**Exercises to complete**
1. Translate this sentence from the text below about Selaginella apoda into Spanish: "The primary root system of S. apoda is fragile."
2. From the text below about Selaginella apoda, write out the part starting with "In a study testing" and going on through "boron influences reproduction.".

**Excerpt provided**
Minus Antarctica, Selaginella species can be found scattered across the world's continents. Selaginella apoda occurs naturally in the Midwestern and Eastern states of the United States. In the Americas, S. apoda can be found as far north as the U.S. state of Maine to as far south as Guatemala.

While studies show that it can be located across U.S. States bordering the Gulf of Mexico, greater populations occur in the Cumberland Mountains, the larger Appalachian Mountains range, and the piedmonts of these states rather than directly in coastal environments. It can grow along lake or river shores, in meadows, human-disturbed habitats, as well as in aquatic habitats such as rivers. Primarily, Selaginella apoda thrives in environments heavily shaded from the sun and with high moisture content in the soils. Such environments can include the edges of wetland marshes, oceanic cliffs, wetland meadows, bogs, along the banks of running streams, or any similar saturated environment.

==Boron effects on Selaginella==

In a study testing the effects of boron on Selaginella species, the sporophyte heights in S. apoda demonstrated important contrasts between specimens treated with a small dose of boron and specimens without chemical treatment. The S. apoda specimens that lacked treatment with boron resulted in a yellow-green pigmentation and reduction in size, while the plant specimens chemically treated with boron demonstrated their expected green pigmentation as well as normal size. Selaginella apoda tested in the study demonstrated strobili reductions of ¼ its normal length in specimens not treated with boron than specimens treated with boron, and the boron-treated plants experienced abortion in their strobili. In the growth stages of S. apoda, boron influences reproduction.

== Ecology ==

Tropical regions have diverse Selaginella floras. Selaginella hybrid species are rare because they do not have spore dispersal methods that allow for scattering of them across great distances. Selaginella apoda megaspores may be dispersed by wind or water. It may take as few as 85 days for S. apoda to finish its life cycle. In relation to the life cycle of other species of the genus Selaginella, this time frame is much briefer.

While scientists have already concluded that the life cycle span of S. apoda is reliant in large part on the temperature of its habitat, researchers suggest that the duration of daylight may play a key role in determining the duration of the S. apoda life cycle as well. The primary root system of S. apoda is fragile. The root hairs are able to live on the roots for months and are mature on the roots prior to the root system penetrating the soil in the early growth stages. The roots, angle meristems, as well as rhizophores of S. apoda experience supplemental growth as the plant itself increases in height. This additional growth occurs in order to ensure the species does not have to transfer water in abundance while still being able to grow across a vast surface plane.

The lower surface on dorsal leaves of S. apoda, as well as the upper surface of its ventral leaves, experience sunlight exposure if the stem of the plant experiences creeping growth, while the dorsal leaves' upper surfaces and the ventral leaves' lower surfaces are pointed away from direct light exposure. Strobilus length, as well as microsporangia counts, in S. apoda are reliant on their development season in addition to the strobilus' age. Typically, S. apoda is prostrate, meaning that it lays flat on the ground.

== Cultivation ==

Due to S. apoda's simple requirements, as well as its life cycle being so short in comparison to other Selaginella species, the plant is considered a model species suitable for related scientific studies.

**Provided data**
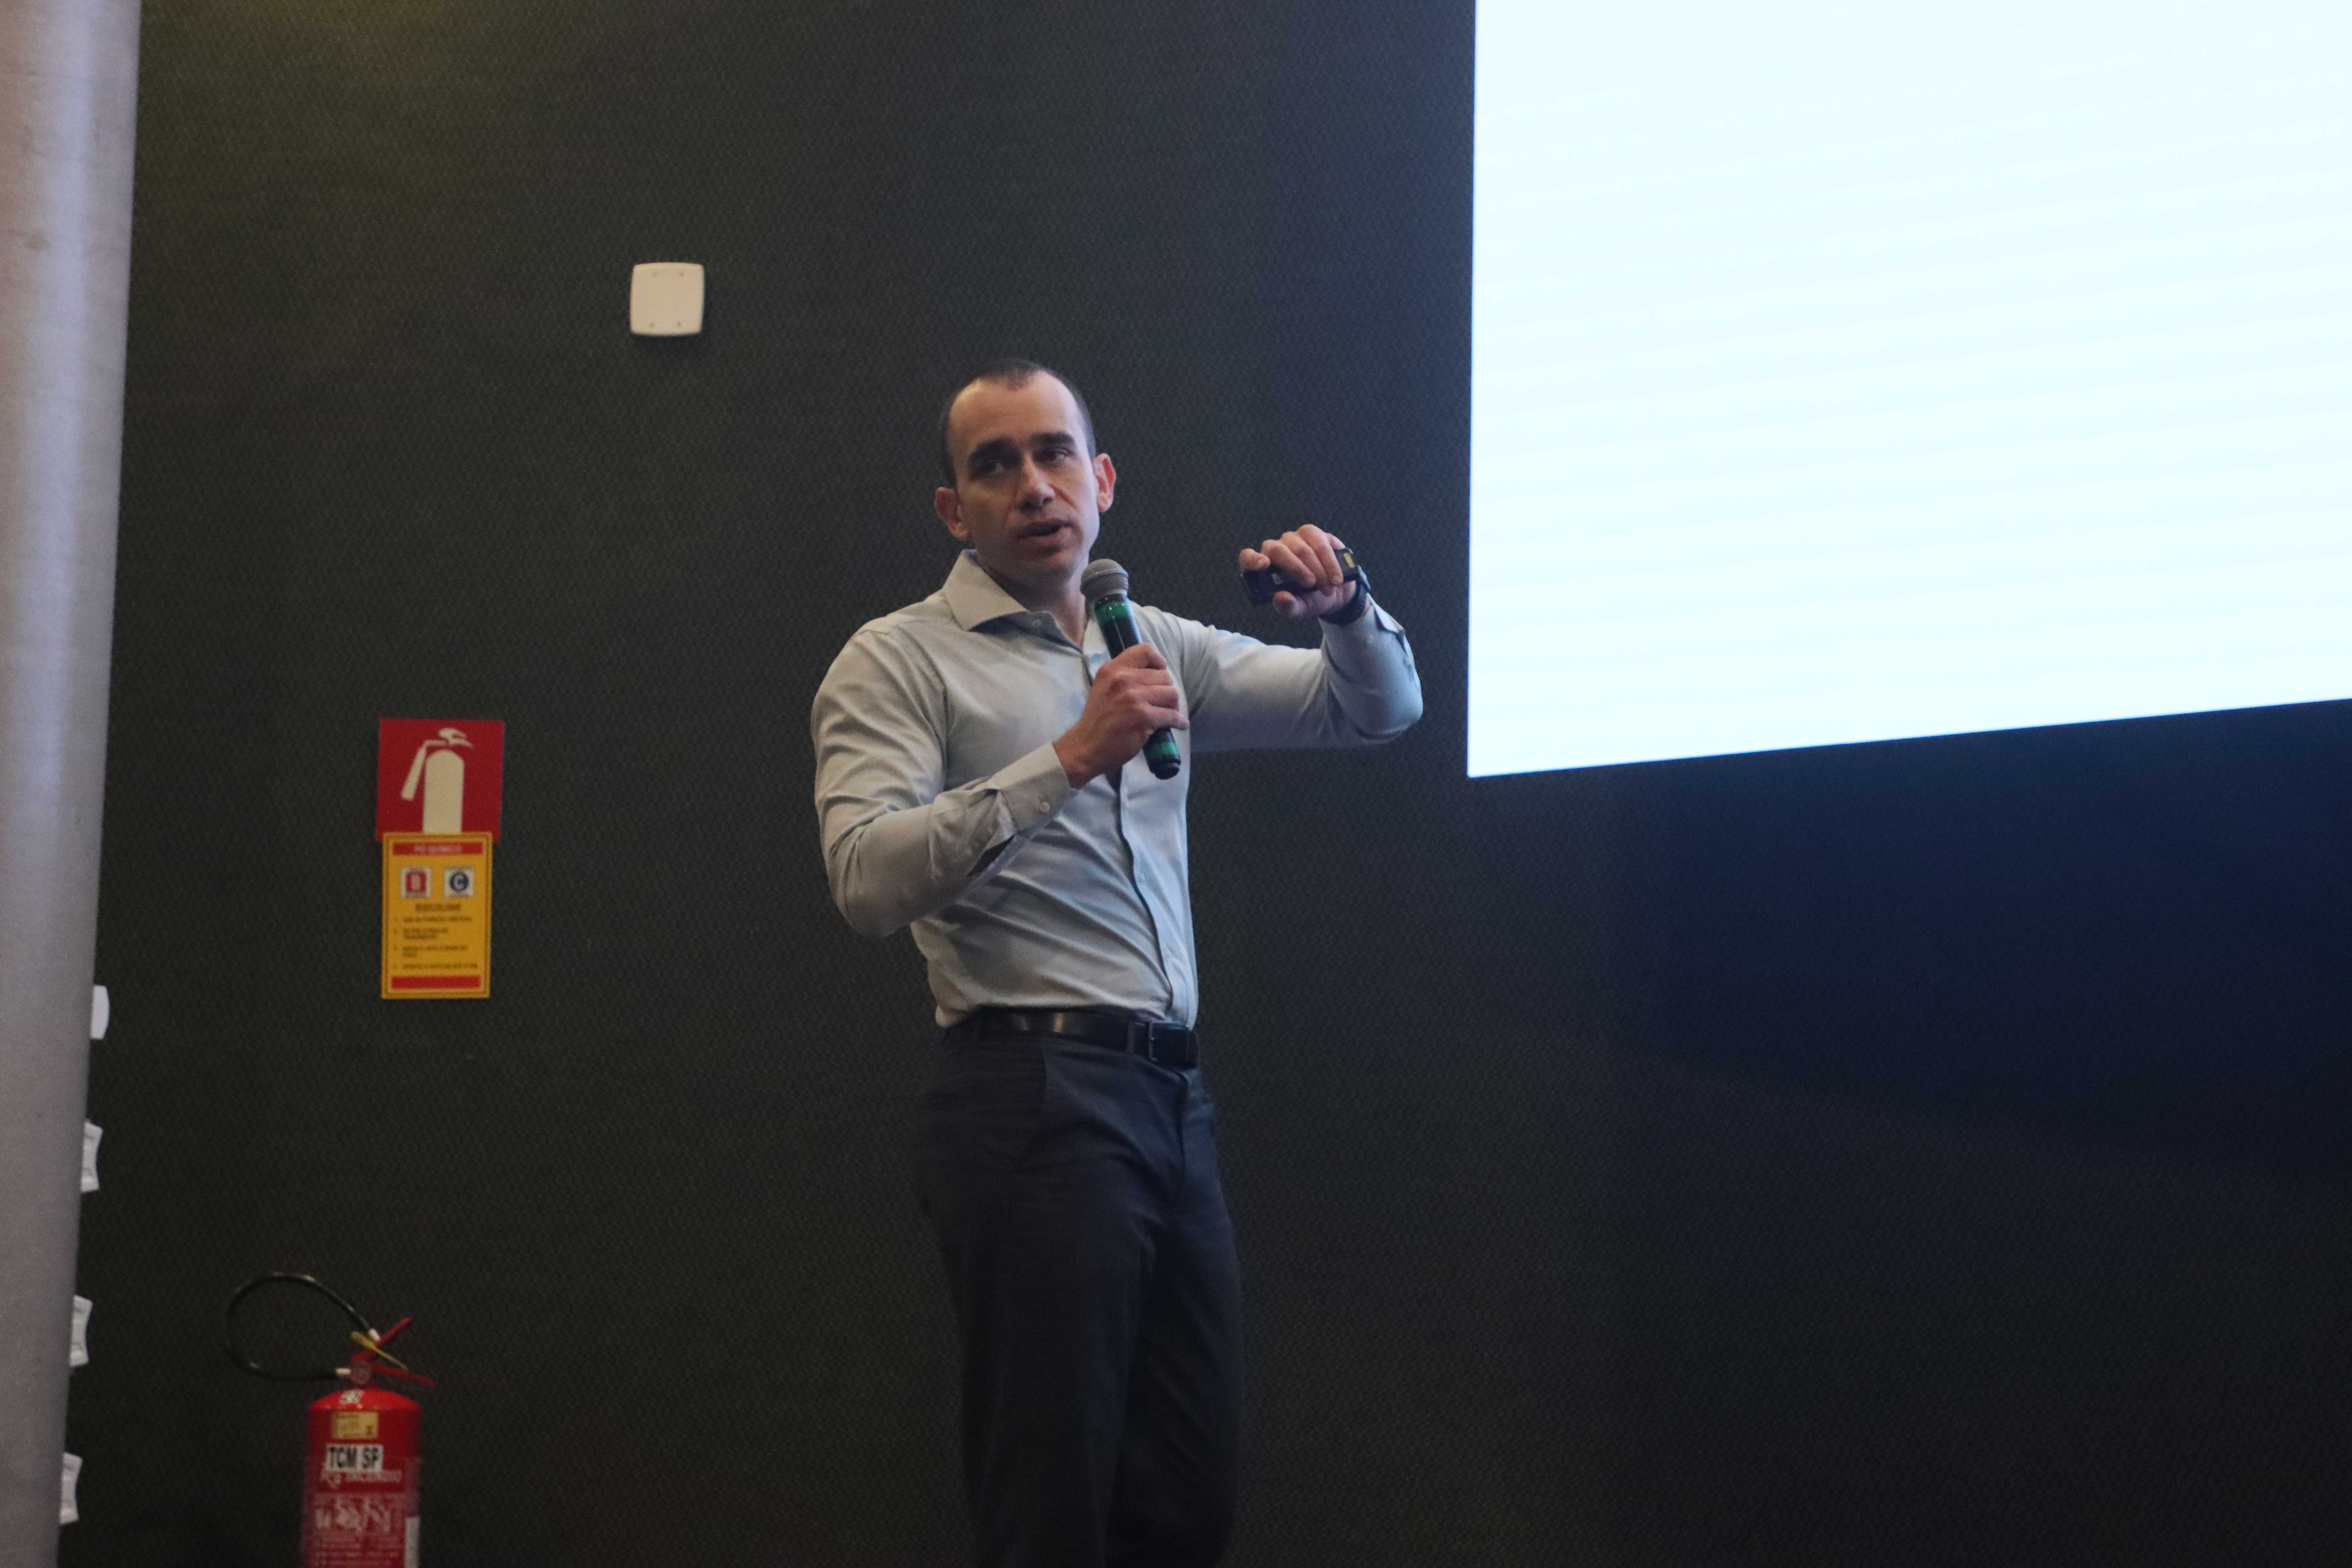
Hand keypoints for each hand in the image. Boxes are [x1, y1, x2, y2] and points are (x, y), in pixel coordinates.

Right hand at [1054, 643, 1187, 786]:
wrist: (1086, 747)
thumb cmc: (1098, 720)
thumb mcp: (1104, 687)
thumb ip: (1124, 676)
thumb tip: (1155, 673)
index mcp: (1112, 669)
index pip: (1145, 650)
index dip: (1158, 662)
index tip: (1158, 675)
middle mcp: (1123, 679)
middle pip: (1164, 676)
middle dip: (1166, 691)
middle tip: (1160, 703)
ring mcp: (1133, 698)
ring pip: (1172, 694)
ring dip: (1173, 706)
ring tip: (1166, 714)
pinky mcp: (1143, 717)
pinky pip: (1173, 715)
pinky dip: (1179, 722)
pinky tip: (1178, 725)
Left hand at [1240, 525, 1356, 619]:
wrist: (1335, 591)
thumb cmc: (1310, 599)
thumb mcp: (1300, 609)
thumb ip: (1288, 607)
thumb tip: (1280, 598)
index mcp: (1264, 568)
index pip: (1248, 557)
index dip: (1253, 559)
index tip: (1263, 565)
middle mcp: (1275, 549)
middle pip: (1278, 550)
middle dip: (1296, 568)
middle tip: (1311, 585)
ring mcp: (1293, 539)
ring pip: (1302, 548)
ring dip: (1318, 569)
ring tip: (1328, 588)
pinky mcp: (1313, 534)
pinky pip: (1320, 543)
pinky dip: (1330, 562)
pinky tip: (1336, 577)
* * *
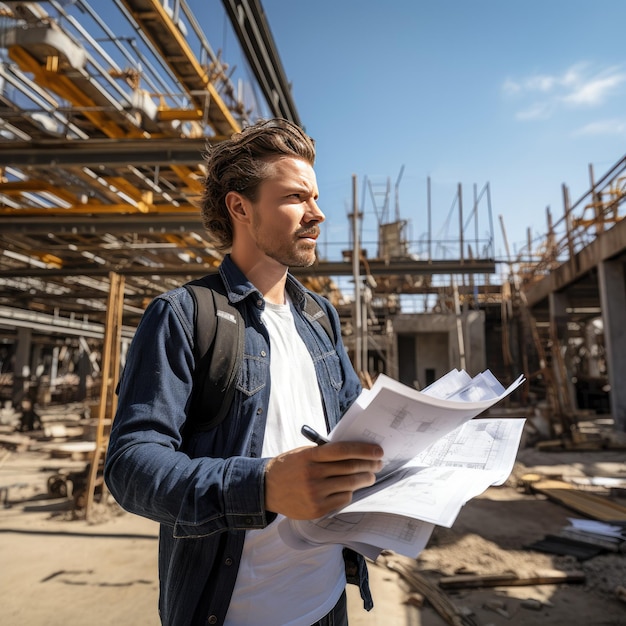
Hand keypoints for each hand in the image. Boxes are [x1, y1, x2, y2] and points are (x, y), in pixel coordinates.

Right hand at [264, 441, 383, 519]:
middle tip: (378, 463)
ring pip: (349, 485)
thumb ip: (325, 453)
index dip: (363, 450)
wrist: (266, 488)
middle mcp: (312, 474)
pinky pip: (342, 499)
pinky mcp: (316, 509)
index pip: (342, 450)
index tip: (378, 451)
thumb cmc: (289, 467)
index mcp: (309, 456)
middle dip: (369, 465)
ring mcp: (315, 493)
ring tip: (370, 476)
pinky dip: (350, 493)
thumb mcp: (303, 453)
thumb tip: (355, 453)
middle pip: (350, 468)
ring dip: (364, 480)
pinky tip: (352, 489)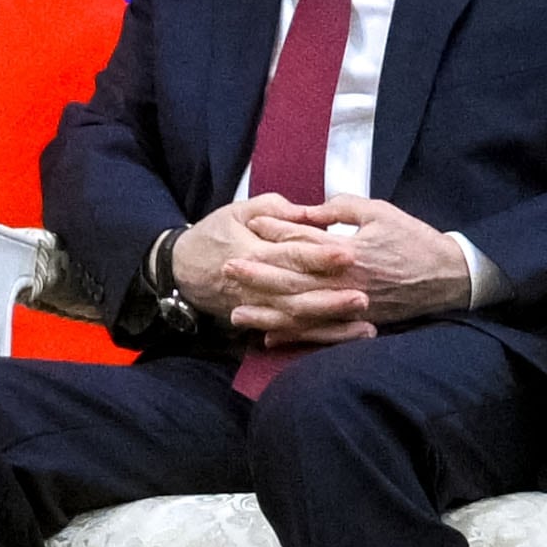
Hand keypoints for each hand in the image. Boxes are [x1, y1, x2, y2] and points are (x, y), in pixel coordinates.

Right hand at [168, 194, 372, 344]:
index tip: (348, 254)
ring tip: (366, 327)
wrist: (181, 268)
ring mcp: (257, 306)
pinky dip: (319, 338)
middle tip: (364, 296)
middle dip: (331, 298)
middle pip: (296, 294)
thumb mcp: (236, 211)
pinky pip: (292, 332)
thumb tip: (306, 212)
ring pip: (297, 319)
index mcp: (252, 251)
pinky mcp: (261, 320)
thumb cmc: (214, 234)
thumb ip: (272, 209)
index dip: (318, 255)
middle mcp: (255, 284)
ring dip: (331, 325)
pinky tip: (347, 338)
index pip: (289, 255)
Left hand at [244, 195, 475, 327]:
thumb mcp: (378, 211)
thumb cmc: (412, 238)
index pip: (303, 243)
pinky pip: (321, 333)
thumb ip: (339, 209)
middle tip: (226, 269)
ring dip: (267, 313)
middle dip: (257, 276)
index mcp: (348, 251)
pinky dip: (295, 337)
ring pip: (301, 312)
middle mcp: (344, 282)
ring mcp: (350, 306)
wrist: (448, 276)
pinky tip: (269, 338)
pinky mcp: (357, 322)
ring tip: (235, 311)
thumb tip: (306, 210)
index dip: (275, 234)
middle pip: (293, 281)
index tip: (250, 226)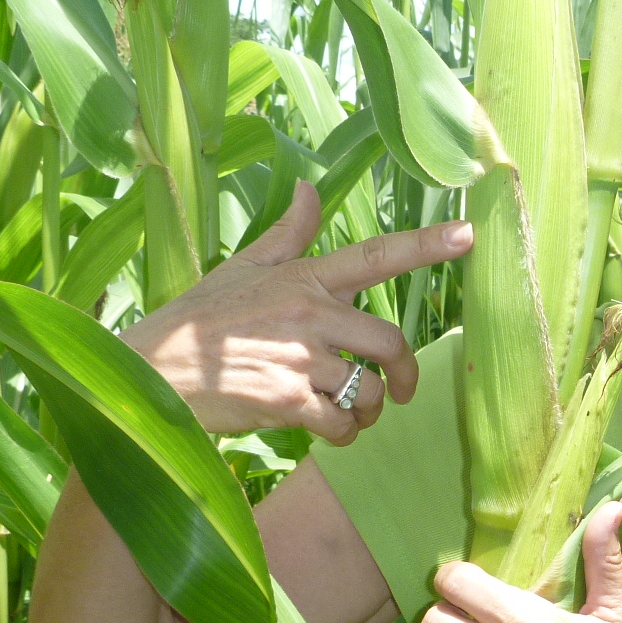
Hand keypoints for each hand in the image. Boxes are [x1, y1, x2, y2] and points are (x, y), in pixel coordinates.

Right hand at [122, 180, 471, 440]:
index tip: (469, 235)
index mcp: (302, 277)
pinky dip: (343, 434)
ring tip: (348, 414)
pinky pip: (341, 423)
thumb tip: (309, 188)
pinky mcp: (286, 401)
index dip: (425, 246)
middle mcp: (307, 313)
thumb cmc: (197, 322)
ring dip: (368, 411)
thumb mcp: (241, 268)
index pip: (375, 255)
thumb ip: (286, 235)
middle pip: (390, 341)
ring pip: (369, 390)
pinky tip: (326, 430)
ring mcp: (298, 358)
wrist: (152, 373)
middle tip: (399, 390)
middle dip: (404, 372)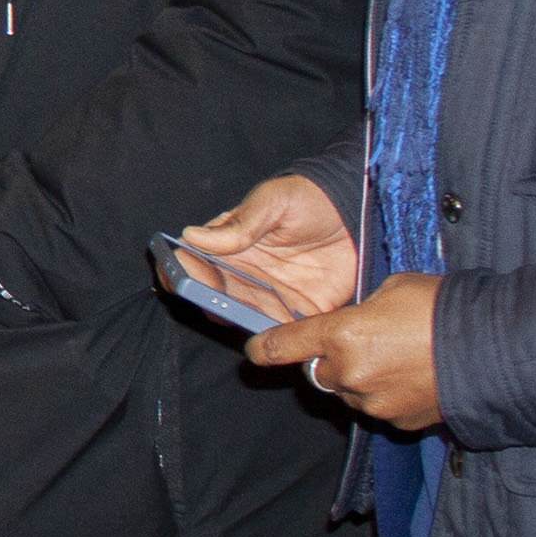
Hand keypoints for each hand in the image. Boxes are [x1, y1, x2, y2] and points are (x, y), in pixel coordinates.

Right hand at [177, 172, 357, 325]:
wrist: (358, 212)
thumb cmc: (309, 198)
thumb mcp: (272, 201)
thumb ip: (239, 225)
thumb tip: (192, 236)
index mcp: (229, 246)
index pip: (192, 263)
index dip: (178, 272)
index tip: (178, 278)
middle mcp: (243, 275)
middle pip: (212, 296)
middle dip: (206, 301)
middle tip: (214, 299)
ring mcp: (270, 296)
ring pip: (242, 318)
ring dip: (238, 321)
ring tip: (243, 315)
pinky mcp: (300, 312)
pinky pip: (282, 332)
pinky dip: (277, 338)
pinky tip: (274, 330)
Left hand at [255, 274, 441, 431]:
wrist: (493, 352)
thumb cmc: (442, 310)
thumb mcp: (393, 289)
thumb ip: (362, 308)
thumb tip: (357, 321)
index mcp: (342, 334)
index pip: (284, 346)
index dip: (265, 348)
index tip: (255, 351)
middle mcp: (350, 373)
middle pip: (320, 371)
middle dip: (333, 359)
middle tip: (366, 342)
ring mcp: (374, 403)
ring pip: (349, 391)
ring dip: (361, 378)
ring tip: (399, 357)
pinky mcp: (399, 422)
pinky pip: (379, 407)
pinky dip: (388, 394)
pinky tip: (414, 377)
==
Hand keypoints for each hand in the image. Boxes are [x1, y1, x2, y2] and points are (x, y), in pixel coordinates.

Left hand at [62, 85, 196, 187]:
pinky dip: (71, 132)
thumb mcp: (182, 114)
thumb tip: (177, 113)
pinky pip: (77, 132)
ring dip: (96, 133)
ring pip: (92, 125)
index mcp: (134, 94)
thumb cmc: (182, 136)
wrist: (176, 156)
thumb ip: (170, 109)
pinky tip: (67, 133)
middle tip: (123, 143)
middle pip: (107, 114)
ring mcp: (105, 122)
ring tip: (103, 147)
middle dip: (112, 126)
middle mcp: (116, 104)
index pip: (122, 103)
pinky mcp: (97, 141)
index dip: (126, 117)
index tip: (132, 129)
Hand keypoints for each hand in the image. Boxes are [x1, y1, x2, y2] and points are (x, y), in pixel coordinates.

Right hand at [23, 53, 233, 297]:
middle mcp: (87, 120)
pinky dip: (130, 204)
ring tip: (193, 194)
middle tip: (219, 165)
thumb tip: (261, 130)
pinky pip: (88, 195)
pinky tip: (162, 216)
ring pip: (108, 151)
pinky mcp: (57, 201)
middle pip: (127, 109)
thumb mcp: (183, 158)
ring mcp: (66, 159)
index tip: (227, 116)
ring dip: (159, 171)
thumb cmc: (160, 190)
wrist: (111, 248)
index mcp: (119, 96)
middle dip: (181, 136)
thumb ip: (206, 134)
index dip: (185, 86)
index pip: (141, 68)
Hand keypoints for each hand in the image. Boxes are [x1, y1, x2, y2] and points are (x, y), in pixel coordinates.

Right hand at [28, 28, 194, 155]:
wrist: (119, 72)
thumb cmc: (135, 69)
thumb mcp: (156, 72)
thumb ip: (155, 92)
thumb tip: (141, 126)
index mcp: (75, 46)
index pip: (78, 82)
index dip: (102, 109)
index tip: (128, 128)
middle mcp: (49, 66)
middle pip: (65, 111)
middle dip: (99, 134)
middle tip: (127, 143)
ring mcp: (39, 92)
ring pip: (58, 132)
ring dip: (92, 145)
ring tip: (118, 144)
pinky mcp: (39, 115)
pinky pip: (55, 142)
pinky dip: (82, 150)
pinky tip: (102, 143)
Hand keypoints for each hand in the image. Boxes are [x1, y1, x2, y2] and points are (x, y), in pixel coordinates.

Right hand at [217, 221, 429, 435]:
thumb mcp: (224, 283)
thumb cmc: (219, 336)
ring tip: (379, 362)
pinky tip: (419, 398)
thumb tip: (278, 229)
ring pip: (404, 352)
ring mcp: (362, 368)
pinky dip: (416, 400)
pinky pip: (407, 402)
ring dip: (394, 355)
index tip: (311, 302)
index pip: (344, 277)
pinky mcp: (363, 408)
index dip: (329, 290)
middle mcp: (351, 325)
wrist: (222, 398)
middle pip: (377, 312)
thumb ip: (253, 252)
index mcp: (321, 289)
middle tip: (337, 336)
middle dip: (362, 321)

**List of solutions**
1. El sistema radicular primario de S. apoda es frágil.

2.
In a study testing the effects of boron on Selaginella species, the sporophyte heights in S. apoda demonstrated important contrasts between specimens treated with a small dose of boron and specimens without chemical treatment. The S. apoda specimens that lacked treatment with boron resulted in a yellow-green pigmentation and reduction in size, while the plant specimens chemically treated with boron demonstrated their expected green pigmentation as well as normal size. Selaginella apoda tested in the study demonstrated strobili reductions of ¼ its normal length in specimens not treated with boron than specimens treated with boron, and the boron-treated plants experienced abortion in their strobili. In the growth stages of S. apoda, boron influences reproduction.